RCW 19.27.097   Building permit application—Evidence of adequate water supply—Applicability—Exemption.  (1) Each applicant for a building permit of a building necessitating potable water shall provide evidence of an adequate water supply for the intended use of the building. Evidence may be in the form of a water right permit from the department of ecology, a letter from an approved water purveyor stating the ability to provide water, or another form sufficient to verify the existence of an adequate water supply. In addition to other authorities, the county or city may impose conditions on building permits requiring connection to an existing public water system where the existing system is willing and able to provide safe and reliable potable water to the applicant with reasonable economy and efficiency. An application for a water right shall not be sufficient proof of an adequate water supply.  (2) Within counties not required or not choosing to plan pursuant to RCW 36.70A.040, the county and the state may mutually determine those areas in the county in which the requirements of subsection (1) of this section shall not apply. The departments of health and ecology shall coordinate on the implementation of this section. Should the county and the state fail to mutually determine those areas to be designated pursuant to this subsection, the county may petition the department of enterprise services to mediate or, if necessary, make the determination.  (3) Buildings that do not need potable water facilities are exempt from the provisions of this section. The department of ecology, after consultation with local governments, may adopt rules to implement this section, which may recognize differences between high-growth and low-growth counties.  [ 2015 c 225 § 17; 2010 c 271 § 302; 1995 c 399 § 9; 1991 sp.s. c 32 § 28; 1990 1st ex.s. c 17 § 63.]

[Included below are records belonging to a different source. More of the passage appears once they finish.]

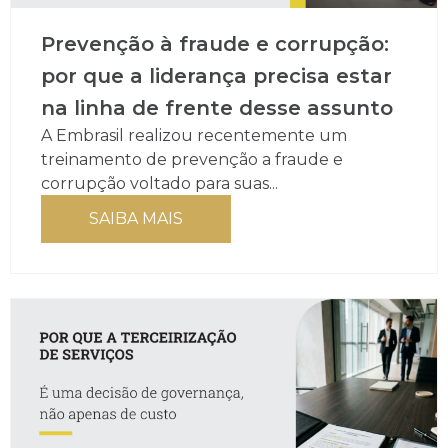
Prevenção à fraude e corrupção:
por que a liderança precisa estar
na linha de frente desse assunto
A Embrasil realizou recentemente um
treinamento de prevenção a fraude e
corrupção voltado para suas...
SAIBA MAIS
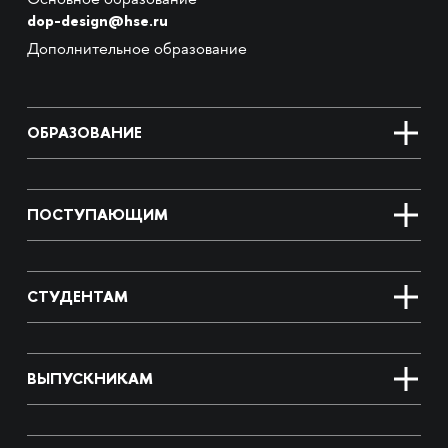
Основное образование
dop-design@hse.ru
Дополнительное образование
ОБРАЗОВАНИЕ
ПОСТУПАЮЩИМ
СТУДЕНТАМ
ВЫПУСКНИКАМ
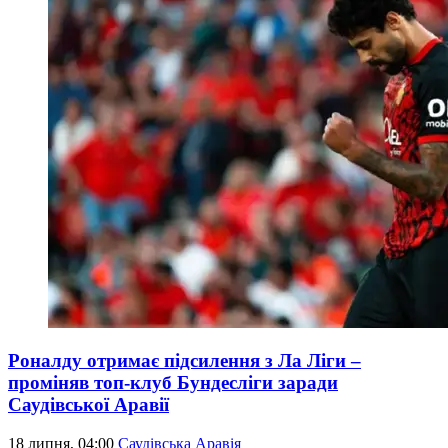
Роналду отримає підсилення з Ла Ліги –
проміняв топ-клуб Бундесліги заради
Саудівської Аравії
18 липня, 04:00
Саудівська Аравія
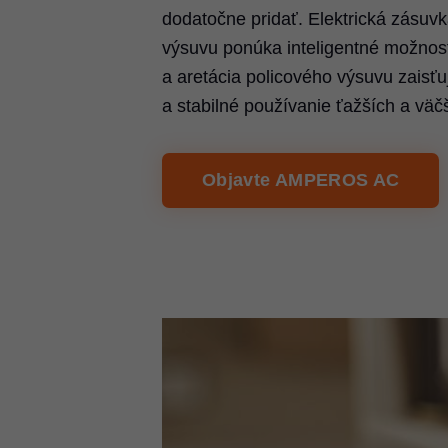
dodatočne pridať. Elektrická zásuv
výsuvu ponúka inteligentné možnost
a aretácia policového výsuvu zaisť
a stabilné používanie ťažších a väč
Objavte AMPEROS AC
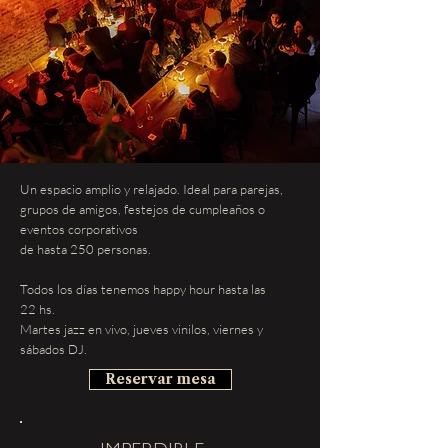
Un espacio amplio y relajado. Ideal para parejas,
grupos de amigos, festejos de cumpleaños o
eventos corporativos
de hasta 250 personas.
Todos los días tenemos happy hour hasta las
22 hs.
Martes jazz en vivo, jueves vinilos, viernes y
sábados DJ.
Reservar mesa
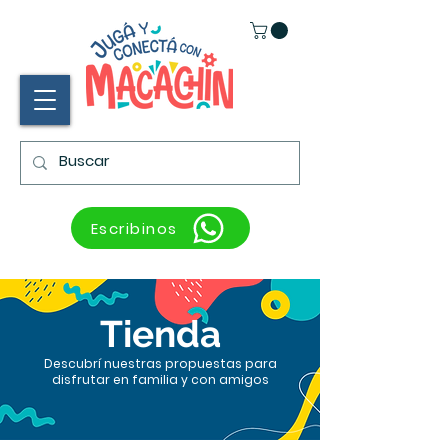
Escribinos
Tienda
Descubrí nuestras propuestas para
disfrutar en familia y con amigos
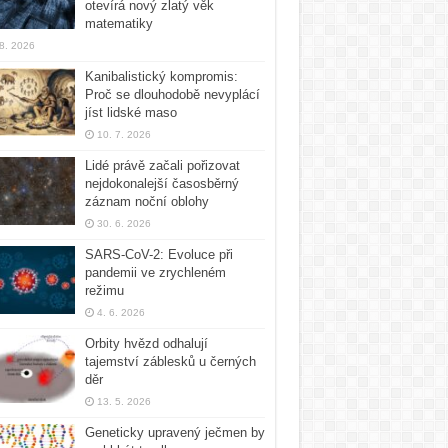
otevírá nový zlatý věk
matematiky
 8. 2026
Kanibalistický kompromis:
Proč se dlouhodobě nevyplácí
jíst lidské maso
10. 7. 2026
Lidé právě začali pořizovat
nejdokonalejší časosběrný
záznam noční oblohy
30. 6. 2026
SARS-CoV-2: Evoluce při
pandemii ve zrychleném
režimu
4. 6. 2026
Orbity hvězd odhalují
tajemství záblesků u černých
děr
13. 5. 2026
Geneticky upravený ječmen by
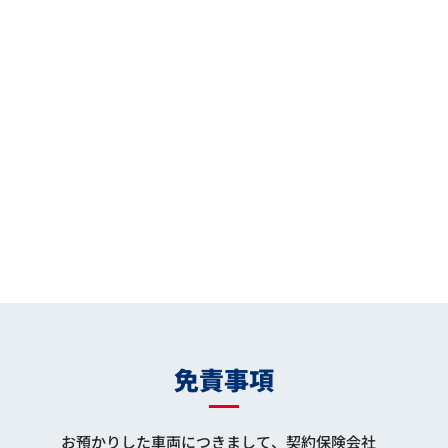
免責事項
お預かりした車両につきまして、契約保険会社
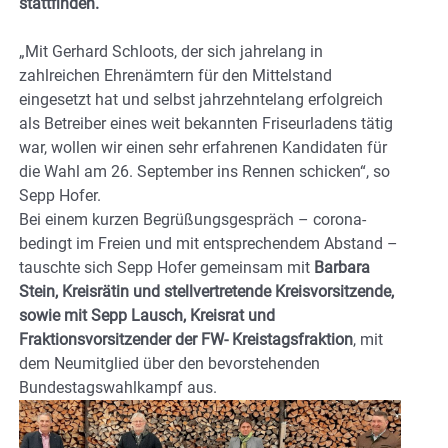
stattfinden.
„Mit Gerhard Schloots, der sich jahrelang in
zahlreichen Ehrenämtern für den Mittelstand
eingesetzt hat und selbst jahrzehntelang erfolgreich
als Betreiber eines weit bekannten Friseurladens tätig
war, wollen wir einen sehr erfahrenen Kandidaten für
die Wahl am 26. September ins Rennen schicken“, so
Sepp Hofer.
Bei einem kurzen Begrüßungsgespräch – corona-
bedingt im Freien und mit entsprechendem Abstand –
tauschte sich Sepp Hofer gemeinsam mit
Barbara
Stein, Kreisrätin und stellvertretende Kreisvorsitzende,
sowie mit Sepp Lausch, Kreisrat und
Fraktionsvorsitzender der FW- Kreistagsfraktion
, mit
dem Neumitglied über den bevorstehenden
Bundestagswahlkampf aus.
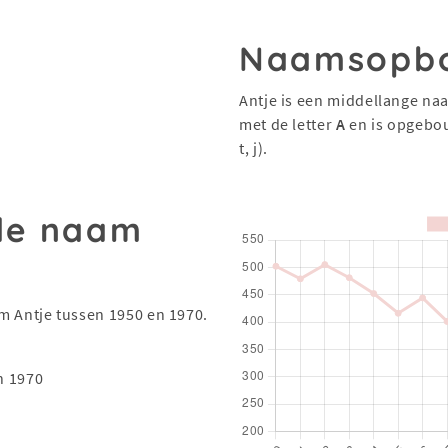
Naamsopb
Antje is een middellange na
met de letter
A
en is opgebo
t, j).
 de naam
am Antje tussen 1950 en 1970.
n 1970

RCW 90.44.050     Permit to withdraw.   After June 6, 1945, no withdrawal of public groundwaters of the state shall be begun, nor shall any well or other works for such withdrawal be constructed, unless an application to appropriate such waters has been made to the department and a permit has been granted by it as herein provided: EXCEPT, HOWEVER, That any withdrawal of public groundwaters for stock-watering purposes, or for the watering of a lawn or of a noncommercial garden not exceeding one-half acre in area, or for single or group domestic uses in an amount not exceeding five thousand gallons a day, or as provided in RCW 90.44.052, or for an industrial purpose in an amount not exceeding five thousand gallons a day, is and shall be exempt from the provisions of this section, but, to the extent that it is regularly used beneficially, shall be entitled to a right equal to that established by a permit issued under the provisions of this chapter: PROVIDED, HOWEVER, That the department from time to time may require the person or agency making any such small withdrawal to furnish information as to the means for and the quantity of that withdrawal: PROVIDED, FURTHER, That at the option of the party making withdrawals of groundwaters of the state not exceeding five thousand gallons per day, applications under this section or declarations under RCW 90.44.090 may be filed and permits and certificates obtained in the same manner and under the same requirements as is in this chapter provided in the case of withdrawals in excess of five thousand gallons a day.  [ 2003 c 307 § 1; 1987 c 109 § 108; 1947 c 122 § 1; 1945 c 263 § 5; Rem. Supp. 1947 § 7400-5.]